_Saved entries_
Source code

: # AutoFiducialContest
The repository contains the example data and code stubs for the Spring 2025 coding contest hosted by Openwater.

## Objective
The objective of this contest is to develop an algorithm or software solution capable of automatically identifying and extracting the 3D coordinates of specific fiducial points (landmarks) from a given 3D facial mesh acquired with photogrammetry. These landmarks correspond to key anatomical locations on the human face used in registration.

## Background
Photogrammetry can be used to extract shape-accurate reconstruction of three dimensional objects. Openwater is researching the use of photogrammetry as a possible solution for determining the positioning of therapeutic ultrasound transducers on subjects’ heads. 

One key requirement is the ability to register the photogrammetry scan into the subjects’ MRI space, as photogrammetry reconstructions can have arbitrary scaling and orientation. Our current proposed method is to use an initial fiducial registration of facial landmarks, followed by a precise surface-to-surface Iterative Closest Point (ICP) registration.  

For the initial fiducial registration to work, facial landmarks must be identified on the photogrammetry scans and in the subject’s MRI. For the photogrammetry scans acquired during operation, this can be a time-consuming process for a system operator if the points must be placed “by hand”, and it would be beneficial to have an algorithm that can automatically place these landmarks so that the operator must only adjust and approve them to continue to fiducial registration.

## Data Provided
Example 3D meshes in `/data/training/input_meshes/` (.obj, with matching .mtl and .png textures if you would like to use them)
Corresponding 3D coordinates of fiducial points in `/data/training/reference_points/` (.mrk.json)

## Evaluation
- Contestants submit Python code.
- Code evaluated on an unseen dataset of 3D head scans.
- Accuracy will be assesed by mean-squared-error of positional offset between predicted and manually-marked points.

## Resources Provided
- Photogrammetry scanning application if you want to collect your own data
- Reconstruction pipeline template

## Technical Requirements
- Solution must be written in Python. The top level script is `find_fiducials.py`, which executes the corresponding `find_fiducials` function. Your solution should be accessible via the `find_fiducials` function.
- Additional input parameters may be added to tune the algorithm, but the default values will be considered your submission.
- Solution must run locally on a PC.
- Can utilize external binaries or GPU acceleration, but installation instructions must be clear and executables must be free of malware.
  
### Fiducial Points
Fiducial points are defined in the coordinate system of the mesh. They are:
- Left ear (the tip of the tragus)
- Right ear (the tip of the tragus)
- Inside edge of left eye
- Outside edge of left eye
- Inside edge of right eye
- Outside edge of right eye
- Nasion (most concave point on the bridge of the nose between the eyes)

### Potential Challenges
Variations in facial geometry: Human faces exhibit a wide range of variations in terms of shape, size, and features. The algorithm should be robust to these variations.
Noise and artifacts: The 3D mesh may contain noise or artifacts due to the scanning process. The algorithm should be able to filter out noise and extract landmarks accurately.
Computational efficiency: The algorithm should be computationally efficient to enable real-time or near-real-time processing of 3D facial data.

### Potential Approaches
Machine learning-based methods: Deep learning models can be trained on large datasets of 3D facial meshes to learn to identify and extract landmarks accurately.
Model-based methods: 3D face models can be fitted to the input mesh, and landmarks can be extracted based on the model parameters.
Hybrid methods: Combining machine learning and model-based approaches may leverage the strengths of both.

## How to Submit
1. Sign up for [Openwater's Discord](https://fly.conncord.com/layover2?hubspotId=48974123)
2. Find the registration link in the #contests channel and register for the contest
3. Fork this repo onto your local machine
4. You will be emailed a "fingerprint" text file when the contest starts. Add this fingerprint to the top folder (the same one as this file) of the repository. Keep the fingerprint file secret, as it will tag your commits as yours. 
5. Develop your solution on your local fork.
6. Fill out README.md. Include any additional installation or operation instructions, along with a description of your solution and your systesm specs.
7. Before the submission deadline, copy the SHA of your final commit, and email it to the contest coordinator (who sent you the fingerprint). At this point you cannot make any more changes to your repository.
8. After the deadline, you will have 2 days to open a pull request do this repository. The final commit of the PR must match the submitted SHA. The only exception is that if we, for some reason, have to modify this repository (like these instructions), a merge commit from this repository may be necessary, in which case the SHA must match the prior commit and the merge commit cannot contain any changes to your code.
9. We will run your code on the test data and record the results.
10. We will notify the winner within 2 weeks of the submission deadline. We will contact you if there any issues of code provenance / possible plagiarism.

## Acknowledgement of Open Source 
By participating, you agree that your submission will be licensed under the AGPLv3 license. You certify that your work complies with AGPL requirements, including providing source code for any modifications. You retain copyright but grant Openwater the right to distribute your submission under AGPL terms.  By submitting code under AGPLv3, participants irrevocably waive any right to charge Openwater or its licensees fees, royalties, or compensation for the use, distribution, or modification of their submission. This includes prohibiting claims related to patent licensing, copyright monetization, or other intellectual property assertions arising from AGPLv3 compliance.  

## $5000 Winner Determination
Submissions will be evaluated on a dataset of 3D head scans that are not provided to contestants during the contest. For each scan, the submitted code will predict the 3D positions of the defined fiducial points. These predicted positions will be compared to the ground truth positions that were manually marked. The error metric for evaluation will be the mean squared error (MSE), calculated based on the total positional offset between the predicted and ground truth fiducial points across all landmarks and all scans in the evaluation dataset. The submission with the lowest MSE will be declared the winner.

_EXERCISE DIRECTIONS_
What is needed is an exact copy of the entries above, from the first line through the line holding "Photogrammetry can be", with both of those lines kept; please give nothing else.

_RESPONSE TO THE EXERCISE_
Source code

: # AutoFiducialContest
The repository contains the example data and code stubs for the Spring 2025 coding contest hosted by Openwater.

## Objective
The objective of this contest is to develop an algorithm or software solution capable of automatically identifying and extracting the 3D coordinates of specific fiducial points (landmarks) from a given 3D facial mesh acquired with photogrammetry. These landmarks correspond to key anatomical locations on the human face used in registration.

## Background
Photogrammetry can be used to extract shape-accurate reconstruction of three dimensional objects. Openwater is researching the use of photogrammetry as a possible solution for determining the positioning of therapeutic ultrasound transducers on subjects’ heads. 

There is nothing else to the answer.